▶ **INSTRUCTIONS FOR THE TASK**: Quote the full passage on CPR and defibrillators word for word.

▶ **EXCERPTED PASSAGE**:
•••••
Giving cardiopulmonary resuscitation (CPR)
Early CPR and early use of an AED can may a life.
Cardiopulmonary resuscitation (CPR) aims to restore blood flow through the body. Anybody with some basic life support training can do it.
In the past, CPR involved cycles of 30 chest compressions to the heart, and then two mouth-to-mouth resuscitation breaths.
Guidelines issued by the American Heart Association (AHA) in 2008 suggest that breathing into a person's mouth may be unnecessary.
Instead, the responder should deliver about two compressions per second, or between 100 and 120 per minute. The chest should be allowed to rise back between compressions. Once they have started, they should continue until either emergency personnel arrive or somebody comes with a portable defibrillator.
Early CPR and the use of a defibrillator increases the person's chance of survival.
Using a defibrillator
A defibrillator can be used together with CPR. The device sends electric shocks across the patient's chest. The aim is to shock the heart back into normal activity. The shock may initially stop the heartbeat, but it can also stop chaotic rhythms and restore normal function.
A public-use defibrillator can be used by a layperson. These devices often have voice instructions on their use. A public-use defibrillator is programmed to detect ventricular fibrillation and emit a shock at the right moment.
In many countries, public-use, portable defibrillators are available in public places, such as airports, major train and bus stations, shopping malls, community centers, places where elderly people gather, casinos, and so on.
•••••
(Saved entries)
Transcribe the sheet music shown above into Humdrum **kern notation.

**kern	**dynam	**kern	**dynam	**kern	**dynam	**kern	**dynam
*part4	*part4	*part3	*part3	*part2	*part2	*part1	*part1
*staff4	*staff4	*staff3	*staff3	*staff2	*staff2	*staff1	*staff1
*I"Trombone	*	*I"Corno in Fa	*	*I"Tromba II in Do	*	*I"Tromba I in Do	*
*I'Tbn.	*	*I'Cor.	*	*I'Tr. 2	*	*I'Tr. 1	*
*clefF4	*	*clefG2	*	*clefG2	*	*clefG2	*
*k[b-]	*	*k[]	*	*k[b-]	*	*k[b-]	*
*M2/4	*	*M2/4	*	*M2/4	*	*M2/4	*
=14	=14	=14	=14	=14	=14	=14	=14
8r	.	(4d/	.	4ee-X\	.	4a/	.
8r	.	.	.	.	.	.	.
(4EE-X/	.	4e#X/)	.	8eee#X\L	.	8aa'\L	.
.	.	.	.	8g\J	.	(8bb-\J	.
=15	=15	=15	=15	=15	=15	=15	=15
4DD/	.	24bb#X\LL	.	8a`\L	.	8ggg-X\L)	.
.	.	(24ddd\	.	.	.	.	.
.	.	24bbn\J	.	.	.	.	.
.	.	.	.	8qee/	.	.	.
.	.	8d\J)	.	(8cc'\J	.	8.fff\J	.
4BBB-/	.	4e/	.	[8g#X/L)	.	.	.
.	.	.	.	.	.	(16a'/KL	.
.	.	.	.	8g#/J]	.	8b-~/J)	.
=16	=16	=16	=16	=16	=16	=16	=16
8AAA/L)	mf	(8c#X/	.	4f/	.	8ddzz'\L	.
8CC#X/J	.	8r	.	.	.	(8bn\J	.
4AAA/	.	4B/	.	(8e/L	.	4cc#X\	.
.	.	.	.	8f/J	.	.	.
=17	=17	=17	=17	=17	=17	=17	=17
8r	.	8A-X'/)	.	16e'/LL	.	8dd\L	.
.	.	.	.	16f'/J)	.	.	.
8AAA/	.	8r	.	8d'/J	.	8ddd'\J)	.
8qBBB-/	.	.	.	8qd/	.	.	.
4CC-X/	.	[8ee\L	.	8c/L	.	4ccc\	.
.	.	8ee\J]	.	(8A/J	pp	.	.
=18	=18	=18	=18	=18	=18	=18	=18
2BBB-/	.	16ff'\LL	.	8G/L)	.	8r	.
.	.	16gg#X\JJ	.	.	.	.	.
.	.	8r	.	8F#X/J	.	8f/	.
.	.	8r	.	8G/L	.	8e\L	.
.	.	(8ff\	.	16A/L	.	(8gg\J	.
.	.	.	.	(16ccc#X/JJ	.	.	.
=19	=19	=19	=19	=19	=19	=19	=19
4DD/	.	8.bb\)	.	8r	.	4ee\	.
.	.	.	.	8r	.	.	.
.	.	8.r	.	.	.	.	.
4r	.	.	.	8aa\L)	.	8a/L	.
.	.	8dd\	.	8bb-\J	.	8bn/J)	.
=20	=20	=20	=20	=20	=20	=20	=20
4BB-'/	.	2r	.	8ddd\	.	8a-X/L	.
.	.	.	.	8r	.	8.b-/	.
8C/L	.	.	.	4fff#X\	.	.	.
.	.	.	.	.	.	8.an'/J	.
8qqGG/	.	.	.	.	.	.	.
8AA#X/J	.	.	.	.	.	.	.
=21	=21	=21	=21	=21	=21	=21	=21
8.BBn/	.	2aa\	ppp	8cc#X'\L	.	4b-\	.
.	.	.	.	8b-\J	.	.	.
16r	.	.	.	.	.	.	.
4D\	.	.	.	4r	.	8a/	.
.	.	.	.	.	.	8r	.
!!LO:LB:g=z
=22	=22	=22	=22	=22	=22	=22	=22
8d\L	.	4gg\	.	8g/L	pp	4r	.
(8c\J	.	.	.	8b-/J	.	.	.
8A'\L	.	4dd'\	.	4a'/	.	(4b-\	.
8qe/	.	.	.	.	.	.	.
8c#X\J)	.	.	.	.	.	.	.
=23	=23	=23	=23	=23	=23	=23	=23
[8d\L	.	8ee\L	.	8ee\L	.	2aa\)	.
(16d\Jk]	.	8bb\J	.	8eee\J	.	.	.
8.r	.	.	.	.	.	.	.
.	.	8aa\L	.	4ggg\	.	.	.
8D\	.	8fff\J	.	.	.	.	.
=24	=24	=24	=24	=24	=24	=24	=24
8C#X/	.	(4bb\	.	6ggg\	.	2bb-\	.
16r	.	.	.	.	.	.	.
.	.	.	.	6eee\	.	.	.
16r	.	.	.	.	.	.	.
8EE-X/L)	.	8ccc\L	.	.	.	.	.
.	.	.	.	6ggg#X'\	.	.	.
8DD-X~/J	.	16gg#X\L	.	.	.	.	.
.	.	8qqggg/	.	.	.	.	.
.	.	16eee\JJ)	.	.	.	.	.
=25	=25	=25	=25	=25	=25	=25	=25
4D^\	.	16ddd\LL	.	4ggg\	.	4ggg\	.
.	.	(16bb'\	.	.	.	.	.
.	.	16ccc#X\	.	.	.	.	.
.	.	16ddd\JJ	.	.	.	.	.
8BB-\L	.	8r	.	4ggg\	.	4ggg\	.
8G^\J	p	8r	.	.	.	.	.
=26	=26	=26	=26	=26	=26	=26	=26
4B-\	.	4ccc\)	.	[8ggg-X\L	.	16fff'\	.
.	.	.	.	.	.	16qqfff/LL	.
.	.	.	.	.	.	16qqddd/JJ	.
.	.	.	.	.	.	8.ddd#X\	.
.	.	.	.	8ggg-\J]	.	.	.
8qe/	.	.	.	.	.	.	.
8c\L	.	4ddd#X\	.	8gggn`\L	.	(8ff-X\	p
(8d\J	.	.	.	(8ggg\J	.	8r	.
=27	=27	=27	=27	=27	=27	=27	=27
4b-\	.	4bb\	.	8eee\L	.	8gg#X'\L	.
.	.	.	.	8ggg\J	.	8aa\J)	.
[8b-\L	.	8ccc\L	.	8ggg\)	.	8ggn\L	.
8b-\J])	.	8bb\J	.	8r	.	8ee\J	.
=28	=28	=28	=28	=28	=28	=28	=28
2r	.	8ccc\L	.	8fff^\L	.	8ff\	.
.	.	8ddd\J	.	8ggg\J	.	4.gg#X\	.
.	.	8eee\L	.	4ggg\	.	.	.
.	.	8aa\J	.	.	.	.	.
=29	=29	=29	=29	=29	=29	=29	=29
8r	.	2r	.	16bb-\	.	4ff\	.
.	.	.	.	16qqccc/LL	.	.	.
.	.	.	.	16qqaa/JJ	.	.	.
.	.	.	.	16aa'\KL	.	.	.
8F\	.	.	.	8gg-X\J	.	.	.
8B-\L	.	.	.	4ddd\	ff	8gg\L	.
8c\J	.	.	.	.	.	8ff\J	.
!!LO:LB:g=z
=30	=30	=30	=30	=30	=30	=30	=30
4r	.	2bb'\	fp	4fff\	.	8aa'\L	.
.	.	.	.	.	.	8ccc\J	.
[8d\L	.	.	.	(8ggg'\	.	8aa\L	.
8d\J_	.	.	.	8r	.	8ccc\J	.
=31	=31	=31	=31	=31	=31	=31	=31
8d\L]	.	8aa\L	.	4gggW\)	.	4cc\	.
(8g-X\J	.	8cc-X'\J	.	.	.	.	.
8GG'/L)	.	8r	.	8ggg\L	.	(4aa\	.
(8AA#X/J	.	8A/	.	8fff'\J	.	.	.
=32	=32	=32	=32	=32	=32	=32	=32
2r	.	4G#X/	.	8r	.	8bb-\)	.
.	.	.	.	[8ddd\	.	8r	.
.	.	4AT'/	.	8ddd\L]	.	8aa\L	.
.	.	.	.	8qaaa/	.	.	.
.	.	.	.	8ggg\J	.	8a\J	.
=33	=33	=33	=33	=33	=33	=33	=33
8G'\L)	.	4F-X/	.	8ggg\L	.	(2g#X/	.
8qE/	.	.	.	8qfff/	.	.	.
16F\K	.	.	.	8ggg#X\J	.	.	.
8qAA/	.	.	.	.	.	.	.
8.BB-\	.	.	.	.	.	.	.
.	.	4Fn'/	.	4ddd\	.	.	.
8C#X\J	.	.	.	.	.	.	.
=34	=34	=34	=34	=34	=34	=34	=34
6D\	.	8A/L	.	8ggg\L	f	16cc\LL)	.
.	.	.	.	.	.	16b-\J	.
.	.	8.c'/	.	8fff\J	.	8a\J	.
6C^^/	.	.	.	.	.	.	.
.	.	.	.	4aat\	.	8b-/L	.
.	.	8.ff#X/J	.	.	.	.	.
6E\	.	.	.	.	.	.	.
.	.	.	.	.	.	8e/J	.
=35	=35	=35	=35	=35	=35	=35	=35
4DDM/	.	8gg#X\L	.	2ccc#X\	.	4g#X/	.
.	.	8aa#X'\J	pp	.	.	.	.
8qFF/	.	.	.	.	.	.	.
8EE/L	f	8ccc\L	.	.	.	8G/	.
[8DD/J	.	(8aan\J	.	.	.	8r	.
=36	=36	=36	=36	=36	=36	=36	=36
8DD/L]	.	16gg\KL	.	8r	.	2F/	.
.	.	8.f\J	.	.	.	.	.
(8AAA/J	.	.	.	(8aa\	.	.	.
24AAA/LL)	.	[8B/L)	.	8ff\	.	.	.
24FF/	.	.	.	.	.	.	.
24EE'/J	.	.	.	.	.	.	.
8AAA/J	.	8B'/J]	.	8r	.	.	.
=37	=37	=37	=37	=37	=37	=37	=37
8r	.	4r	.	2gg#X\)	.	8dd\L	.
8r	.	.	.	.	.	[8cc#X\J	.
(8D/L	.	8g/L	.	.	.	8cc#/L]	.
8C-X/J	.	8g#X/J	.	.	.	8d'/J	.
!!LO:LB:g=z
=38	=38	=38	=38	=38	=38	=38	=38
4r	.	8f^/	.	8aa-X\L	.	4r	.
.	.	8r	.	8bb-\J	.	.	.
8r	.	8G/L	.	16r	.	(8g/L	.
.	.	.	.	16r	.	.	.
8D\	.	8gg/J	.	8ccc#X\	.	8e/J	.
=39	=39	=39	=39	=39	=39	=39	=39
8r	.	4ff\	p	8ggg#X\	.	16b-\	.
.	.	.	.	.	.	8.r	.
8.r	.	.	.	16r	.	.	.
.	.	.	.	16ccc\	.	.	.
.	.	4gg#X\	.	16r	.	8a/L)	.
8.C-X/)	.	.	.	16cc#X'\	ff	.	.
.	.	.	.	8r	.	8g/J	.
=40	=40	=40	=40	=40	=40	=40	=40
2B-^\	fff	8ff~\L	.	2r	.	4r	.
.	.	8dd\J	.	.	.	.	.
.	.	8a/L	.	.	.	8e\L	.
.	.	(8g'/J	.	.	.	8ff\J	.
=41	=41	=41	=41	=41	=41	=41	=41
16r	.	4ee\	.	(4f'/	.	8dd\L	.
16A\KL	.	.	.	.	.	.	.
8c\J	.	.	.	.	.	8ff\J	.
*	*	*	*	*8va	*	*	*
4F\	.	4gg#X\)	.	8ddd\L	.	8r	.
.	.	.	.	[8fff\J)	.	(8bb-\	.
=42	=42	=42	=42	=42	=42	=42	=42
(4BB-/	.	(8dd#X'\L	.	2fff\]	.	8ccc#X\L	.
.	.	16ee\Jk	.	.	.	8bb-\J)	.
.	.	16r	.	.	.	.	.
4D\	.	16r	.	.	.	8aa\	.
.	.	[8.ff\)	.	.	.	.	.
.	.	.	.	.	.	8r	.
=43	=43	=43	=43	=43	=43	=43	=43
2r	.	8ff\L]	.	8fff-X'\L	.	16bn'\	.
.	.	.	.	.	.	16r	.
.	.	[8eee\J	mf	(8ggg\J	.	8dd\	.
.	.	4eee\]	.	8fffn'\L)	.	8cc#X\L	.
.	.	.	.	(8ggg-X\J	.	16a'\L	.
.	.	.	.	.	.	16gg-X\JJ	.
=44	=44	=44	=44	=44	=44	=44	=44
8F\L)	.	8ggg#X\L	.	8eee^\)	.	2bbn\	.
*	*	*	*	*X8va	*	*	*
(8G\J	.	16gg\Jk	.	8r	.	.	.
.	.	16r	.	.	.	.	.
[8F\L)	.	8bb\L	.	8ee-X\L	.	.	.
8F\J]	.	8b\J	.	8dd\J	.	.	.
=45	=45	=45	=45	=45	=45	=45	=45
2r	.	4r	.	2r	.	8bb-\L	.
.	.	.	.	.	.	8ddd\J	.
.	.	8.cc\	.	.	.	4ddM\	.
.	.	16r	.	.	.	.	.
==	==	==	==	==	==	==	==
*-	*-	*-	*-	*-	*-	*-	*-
•••••
▶ **EXERCISE RESULT**:
Giving cardiopulmonary resuscitation (CPR)
Early CPR and early use of an AED can may a life.
Cardiopulmonary resuscitation (CPR) aims to restore blood flow through the body. Anybody with some basic life support training can do it.
In the past, CPR involved cycles of 30 chest compressions to the heart, and then two mouth-to-mouth resuscitation breaths.
Guidelines issued by the American Heart Association (AHA) in 2008 suggest that breathing into a person's mouth may be unnecessary.
Instead, the responder should deliver about two compressions per second, or between 100 and 120 per minute. The chest should be allowed to rise back between compressions. Once they have started, they should continue until either emergency personnel arrive or somebody comes with a portable defibrillator.
Early CPR and the use of a defibrillator increases the person's chance of survival.
Using a defibrillator
A defibrillator can be used together with CPR. The device sends electric shocks across the patient's chest. The aim is to shock the heart back into normal activity. The shock may initially stop the heartbeat, but it can also stop chaotic rhythms and restore normal function.
A public-use defibrillator can be used by a layperson. These devices often have voice instructions on their use. A public-use defibrillator is programmed to detect ventricular fibrillation and emit a shock at the right moment.
In many countries, public-use, portable defibrillators are available in public places, such as airports, major train and bus stations, shopping malls, community centers, places where elderly people gather, casinos, and so on.